Even today, studies like that of Skoe, Krizman, and Kraus (2013) uphold objectivity while trying to find “the biological signatures of poverty”. The authors attempt to link socio-economic status (SES) and differences in the brain’s response to sound. They use a "neurophysiologic test used to quickly and objectively assess the processing of sound by the nervous system," which is interpreted by an audiologist. While the brain is quite malleable and the environment can and does affect neural circuitry, studies such as these can encourage the treatment of poverty as a disease. The language in the article suggests many possible methods of targeted “intervention” for low SES students. From this point, the leap is not large to consider these neural differences a factor in the perpetuation of intergenerational poverty. This type of approach can lead to interpretations not far from Broca’s if we suggest that these studies are purely objective.

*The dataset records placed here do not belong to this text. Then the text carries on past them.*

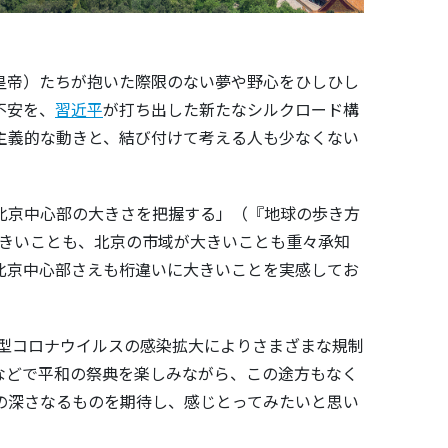
皇帝）たちが抱いた際限のない夢や野心をひしひし
不安を、
習近平
が打ち出した新たなシルクロード構
主義的な動きと、結び付けて考える人も少なくない
北京中心部の大きさを把握する」（『地球の歩き方
が大きいことも、北京の市域が大きいことも重々承知
北京中心部さえも桁違いに大きいことを実感してお
型コロナウイルスの感染拡大によりさまざまな規制
などで平和の祭典を楽しみながら、この途方もなく
の深さなるものを期待し、感じとってみたいと思い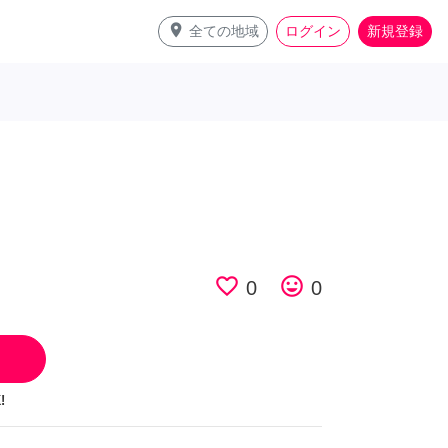
place
全ての地域
ログイン
新規登録
favorite_border
tag_faces
0
0
!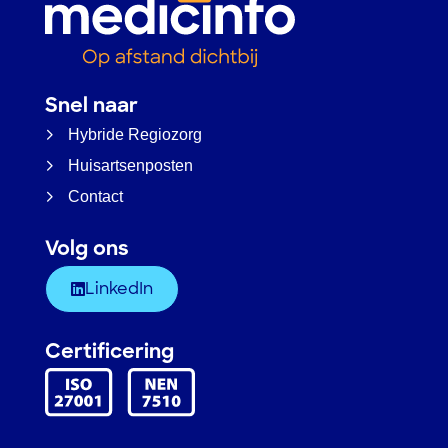
Snel naar
Hybride Regiozorg
Huisartsenposten
Contact
Volg ons
LinkedIn
Certificering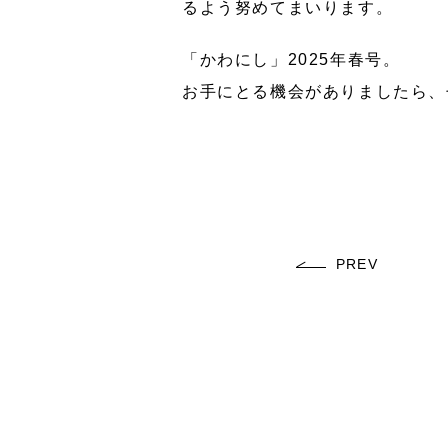
るよう努めてまいります。
「かわにし」2025年春号。
お手にとる機会がありましたら、
PREV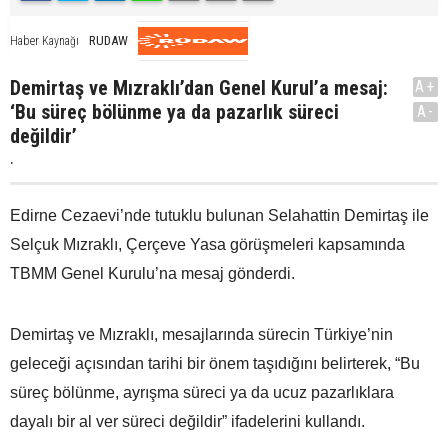
RUDAW
Haber Kaynağı
Demirtaş ve Mızraklı’dan Genel Kurul’a mesaj:
A+
‘Bu süreç bölünme ya da pazarlık süreci
A-
değildir’
.
Edirne Cezaevi’nde tutuklu bulunan Selahattin Demirtaş ile
Selçuk Mızraklı, Çerçeve Yasa görüşmeleri kapsamında
TBMM Genel Kurulu’na mesaj gönderdi.
Demirtaş ve Mızraklı, mesajlarında sürecin Türkiye’nin
geleceği açısından tarihi bir önem taşıdığını belirterek, “Bu
süreç bölünme, ayrışma süreci ya da ucuz pazarlıklara
dayalı bir al ver süreci değildir” ifadelerini kullandı.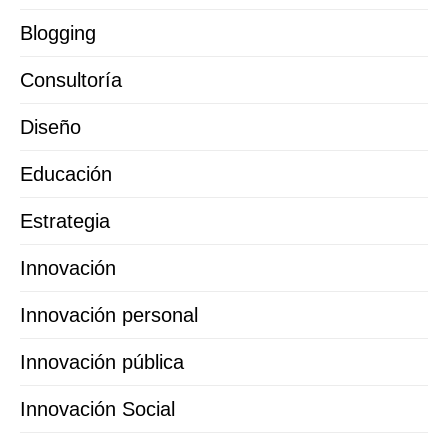
Blogging
Consultoría
Diseño
Educación
Estrategia
Innovación
Innovación personal
Innovación pública
Innovación Social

All of the scientists above were, and are, respected, intelligent, and creative individuals. All of them have used scientific objectivity. These scientists were most likely working in good faith and not intentionally biased. However, they were sorely misguided in applying objective measures to such a degree as to find themselves impervious to partiality. In trying to act as the disinterested observer, these researchers stumbled into the realm of ignorance, focusing on the experiment but not the outside pressures. They aren't the only ones.

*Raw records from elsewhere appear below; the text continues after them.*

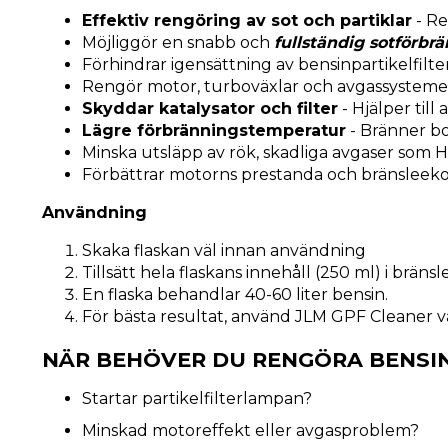
Effektiv rengöring av sot och partiklar
- Re
Möjliggör en snabb och
fullständig sotförbr
Förhindrar igensättning av bensinpartikelfilter
Rengör motor, turboväxlar och avgassysteme
Skyddar katalysator och filter
- Hjälper till
Lägre förbränningstemperatur
- Bränner bo
Minska utsläpp av rök, skadliga avgaser som H
Förbättrar motorns prestanda och bränsleek
Användning
Skaka flaskan väl innan användning
Tillsätt hela flaskans innehåll (250 ml) i brän
En flaska behandlar 40-60 liter bensin.
För bästa resultat, använd JLM GPF Cleaner var 
NÄR BEHÖVER DU RENGÖRA BENSIN
Startar partikelfilterlampan?
Minskad motoreffekt eller avgasproblem?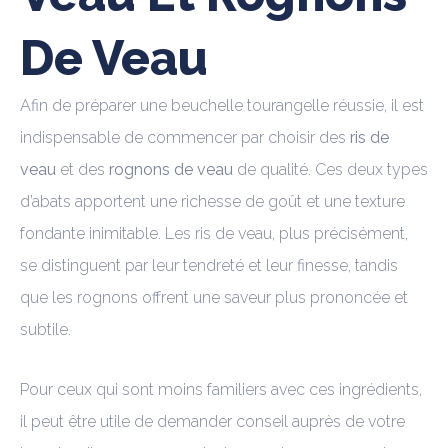
De Veau
Afin de préparer une beuchelle tourangelle réussie, il est
indispensable de commencer par choisir des
ris de
veau
et des
rognons de veau
de qualité. Ces deux types
d’abats apportent une richesse de goût et une texture
fondante inimitable. Les ris de veau, plus précisément,
se distinguent par leur tendreté et leur finesse, tandis
que les rognons offrent une saveur plus prononcée et
subtile.
Pour ceux qui sont moins familiers avec ces ingrédients,
il peut être utile de demander conseil auprès de votre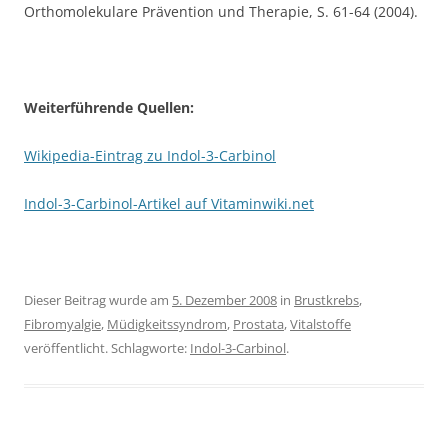
Orthomolekulare Prävention und Therapie, S. 61-64 (2004).
Weiterführende Quellen:
Wikipedia-Eintrag zu Indol-3-Carbinol
Indol-3-Carbinol-Artikel auf Vitaminwiki.net
Dieser Beitrag wurde am
5. Dezember 2008
in
Brustkrebs
,
Fibromyalgie
,
Müdigkeitssyndrom
,
Prostata
,
Vitalstoffe
veröffentlicht. Schlagworte:
Indol-3-Carbinol
.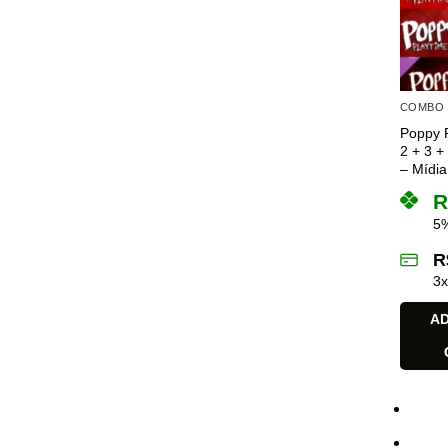
COMBO
Poppy P
2 + 3 +
– Mídia 
R
5%
R
3
AD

The ideal of objective thinking can render scientists blind to the ways that the question begets the answer. Perhaps scientific objectivity then has no place in scientific practice. Donna Haraway, scientific philosopher and feminist, argues that objectivity in science should be discarded in favor of acknowledging the individual, both researcher and participant. She advocates for the idea of situated knowledges from multiple individuals, meaning that “rational knowledge does not pretend to disengagement” and is instead a collective of scientific voices that consider themselves rational but not invulnerable to their own background and bias.
Objective research as it stands has offered much improvement to the scientific community and the method of inquiry since the nineteenth century, but the time has come to allow the definition of objectivity to morph. Let’s make an effort, in our reading and our own work, to acknowledge the subjective and take our biases into consideration. Objectivity is an ideal, but in reality, an eye that observes is not blind and should not pretend to be. The most beautiful photograph is crafted, not captured from the ether. The exposure, the contrast, the angle. The question, the hypothesis, the model. Perhaps most important for both photography and research, the interpretation. All of these aspects matter. Paying attention to each detail, ensuring no one feature overtakes the others, is the quality that separates the novice from the pro.